Ladner: Ladner’s new multi-family construction this year is mostly subsidized rentals, which won’t ease the tight inventory of market housing. With just 91 total listings on the market and a sales-to-listing ratio of 57%, supply is running low. In October, 21 residential properties sold at a benchmark of $1,110,600, a price up 0.6% from September, the first month-over-month price increase in at least six months. The detached house benchmark price, at $1,354,900, is 12.5% lower than in May 2022 but nearly unchanged (up 1%) from a year ago. With a 4 month supply of homes available, this is a seller’s market where prices are balancing.
Tsawwassen: The red-hot Southlands community helped drive sales and prices of townhouses in the area higher this spring, but prices have eased since. The benchmark Tsawwassen townhouse price in October was $1,218,400, still higher than in Richmond, Burnaby and even East Vancouver, but down 9.4% compared to 6 months earlier, when multiple offers were still being seen. Total home sales in October reached 28, up 33% from a month earlier but down 56% from October 2021. Detached houses are selling for $1,536,100, down 10.8% over the past six months. This is considered a balanced market with a 7 month supply of listings and a sales-to-listing ratio of 45% as of October.

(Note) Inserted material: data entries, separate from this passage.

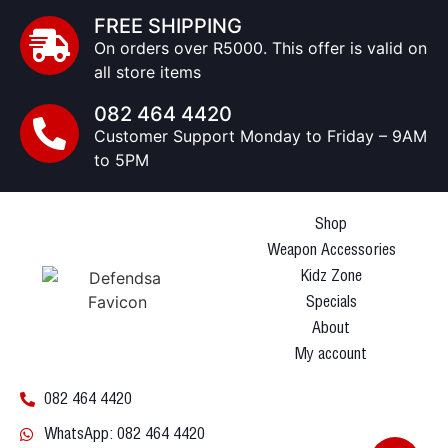
FREE SHIPPING
On orders over R5000. This offer is valid on
all store items
082 464 4420
Customer Support Monday to Friday – 9AM
to 5PM
Shop
Weapon Accessories
Kidz Zone
Specials
About
My account
082 464 4420
WhatsApp: 082 464 4420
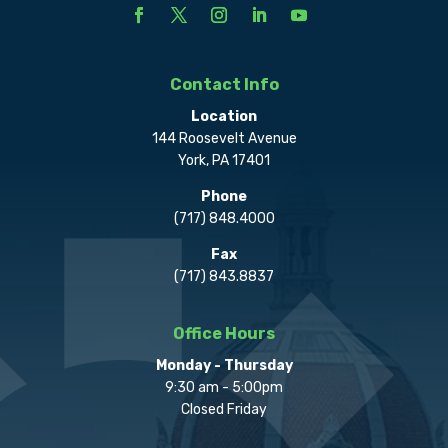
Contact Info
Location
144 Roosevelt Avenue
York, PA 17401
Phone
(717) 848.4000
Fax
(717) 843.8837
Office Hours
Monday - Thursday
9:30 am - 5:00pm
Closed Friday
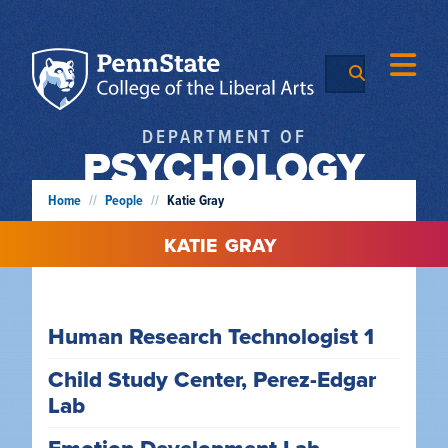
DEPARTMENT OF
PSYCHOLOGY
Home
//
People
//
Katie Gray
KATIE
GRAY
Human Research Technologist 1
Child Study Center, Perez-Edgar
Lab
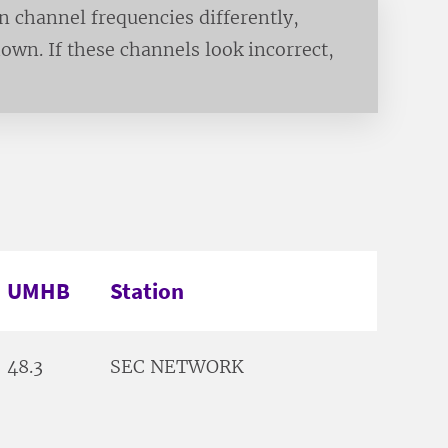
channel frequencies differently,
own. If these channels look incorrect,
UMHB
Station
48.3
SEC NETWORK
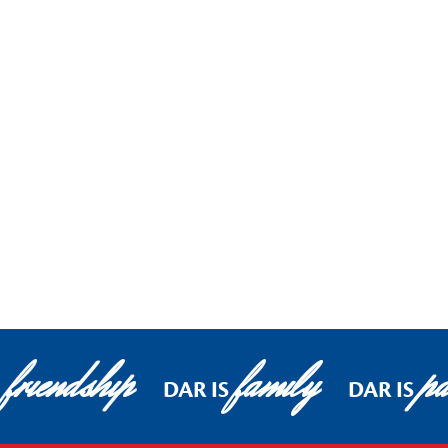
friendship
family
pa
DAR IS
DAR IS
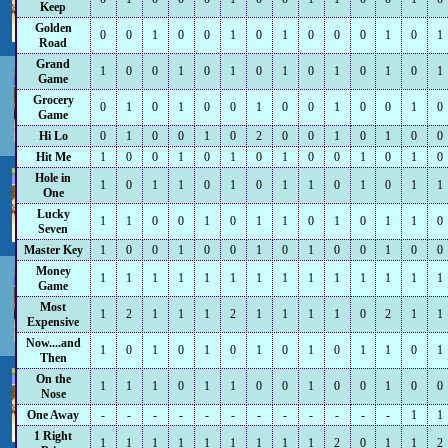
Keep
Golden
0
0
1
0
0
1
0
1
0
0
0
1
0
1
Road
Grand
1
0
0
1
0
1
0
1
0
1
0
1
0
1
Game
Grocery
0
1
0
1
0
0
1
0
0
1
0
0
1
0
Game
Hi Lo
0
1
0
0
1
0
2
0
0
1
0
1
0
0
Hit Me
1
0
0
1
0
1
0
1
0
0
1
0
1
0
Hole in
1
0
1
1
0
1
0
1
1
0
1
0
1
1
One
Lucky
1
1
0
0
1
0
1
1
0
1
0
1
1
0
Seven
Master Key
1
0
0
1
0
0
1
0
1
0
0
1
0
0
Money
1
1
1
1
1
1
1
1
1
1
1
1
1
1
Game
Most
1
2
1
1
1
2
1
1
1
1
0
2
1
1
Expensive
Now....and
1
0
1
0
1
0
1
0
1
0
1
1
0
1
Then
On the
1
1
1
0
1
1
0
0
1
0
0
1
0
0
Nose
One Away
-
-
-
-
-
-
-
-
-
-
-
-
1
1
1 Right
1
1
1
1
1
1
1
1
1
2
0
1
1
2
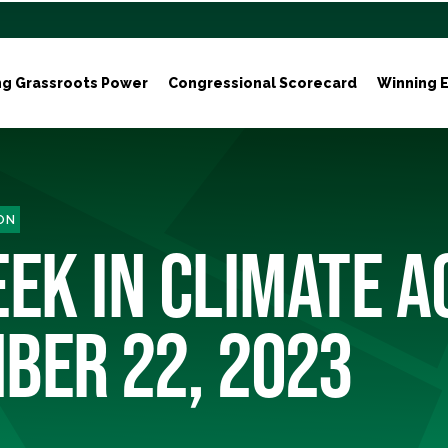
ng Grassroots Power
Congressional Scorecard
Winning E
ON
EK IN CLIMATE A
BER 22, 2023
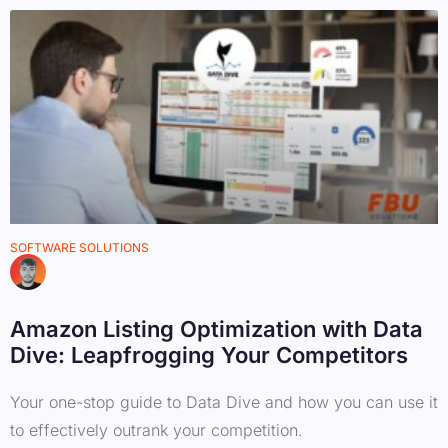
SOFTWARE SOLUTIONS
Amazon Listing Optimization with Data
Dive: Leapfrogging Your Competitors
Your one-stop guide to Data Dive and how you can use it
to effectively outrank your competition.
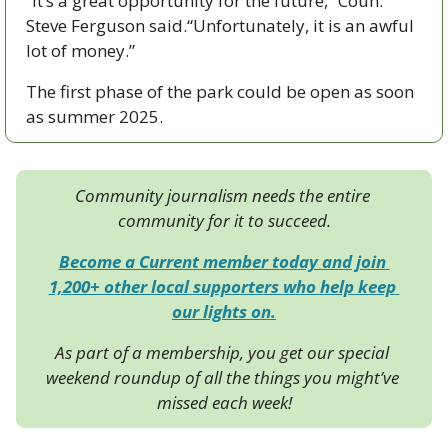
“It’s a great opportunity for the future,” Coun. 
Steve Ferguson said.“Unfortunately, it is an awful 
lot of money.”
The first phase of the park could be open as soon 
as summer 2025.
Community journalism needs the entire 
community for it to succeed.
Become a Current member today and join 
1,200+ other local supporters who help keep 
our lights on.
As part of a membership, you get our special 
weekend roundup of all the things you might’ve 
missed each week!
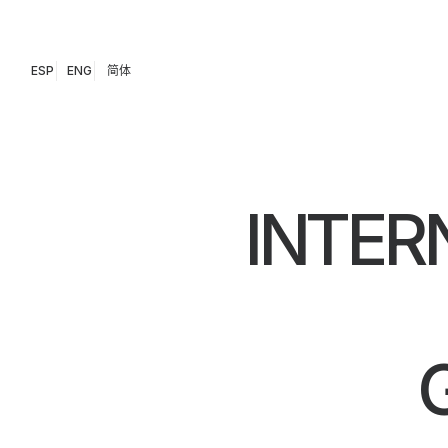
ESP
ENG
简体
INTER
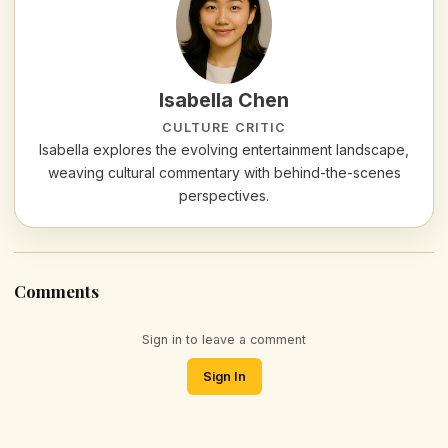
Isabella Chen
CULTURE CRITIC
Isabella explores the evolving entertainment landscape,
weaving cultural commentary with behind-the-scenes
perspectives.
Comments
Sign in to leave a comment
Sign In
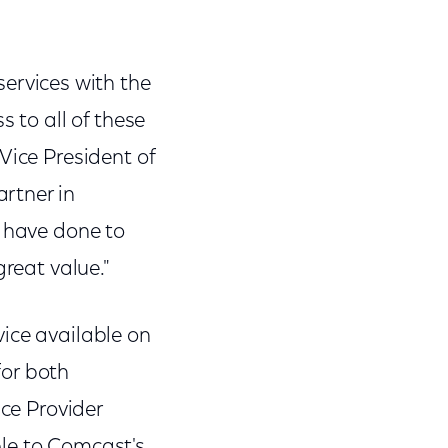
rvices with the
 to all of these
Vice President of
rtner in
s have done to
great value."
ice available on
for both
ice Provider
able to Comcast's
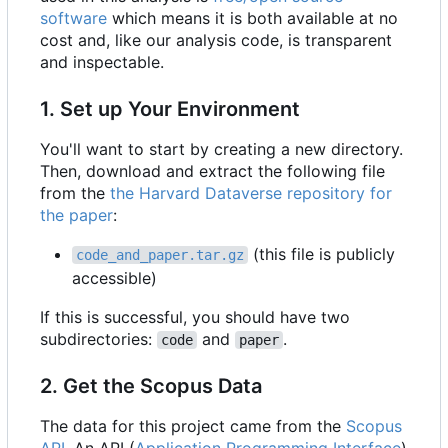
software
which means it is both available at no
cost and, like our analysis code, is transparent
and inspectable.
1. Set up Your Environment
You'll want to start by creating a new directory.
Then, download and extract the following file
from the
the Harvard Dataverse repository for
the paper
:
(this file is publicly
code_and_paper.tar.gz
accessible)
If this is successful, you should have two
subdirectories:
and
.
code
paper
2. Get the Scopus Data
The data for this project came from the
Scopus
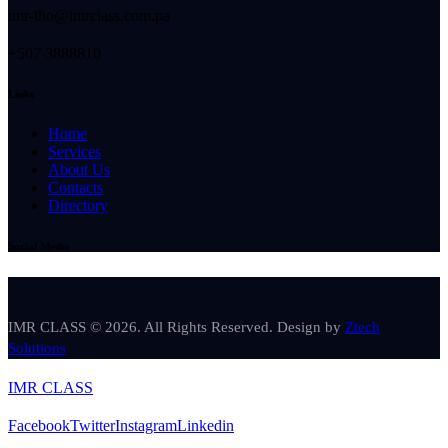
imr-tho@imrclass.com.pa
+507 3888810
Links
Home
Services
About Us
Contacts
Directory
Social Media
IMR CLASS © 2026. All Rights Reserved. Design by
Ztech
Solutions
IMR CLASS
Facebook
Twitter
Instagram
Linkedin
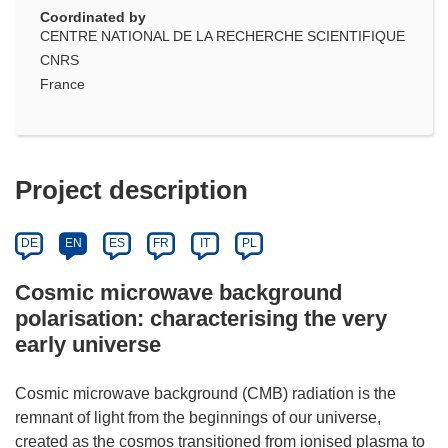
Coordinated by
CENTRE NATIONAL DE LA RECHERCHE SCIENTIFIQUE
CNRS
France
Project description
DE
EN
ES
FR
IT
PL
Cosmic microwave background
polarisation: characterising the very
early universe
Cosmic microwave background (CMB) radiation is the
remnant of light from the beginnings of our universe,
created as the cosmos transitioned from ionised plasma to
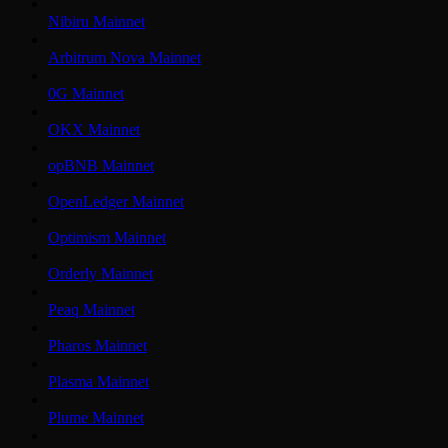
Nibiru Mainnet
Arbitrum Nova Mainnet
0G Mainnet
OKX Mainnet
opBNB Mainnet
OpenLedger Mainnet
Optimism Mainnet
Orderly Mainnet
Peaq Mainnet
Pharos Mainnet
Plasma Mainnet
Plume Mainnet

Surrey: October sales of all types of homes were down sharply in October compared to a year earlier: detached sales fell 64.5% to 129 transactions; townhouse sales were down 52% and condo apartment sales dropped by 49.4% to just 146 units. Prices have stabilized, however, virtually unchanged from a month earlier. Detached houses sold in October at a benchmark of $1,584,100, up 2% from a October 2021; 128 townhouses sold at a $828,100 benchmark; and the condo apartment price was up 11% from a year earlier at $527,700. Still, with a huge inventory of homes listed and sales down at least 50% from a year ago, there are deals to be had. For instance, there were 111 active detached-house listings in Surrey priced at $900,000 or less and 24 condo apartments listed at $275,000 or less as this Dexter report was put together.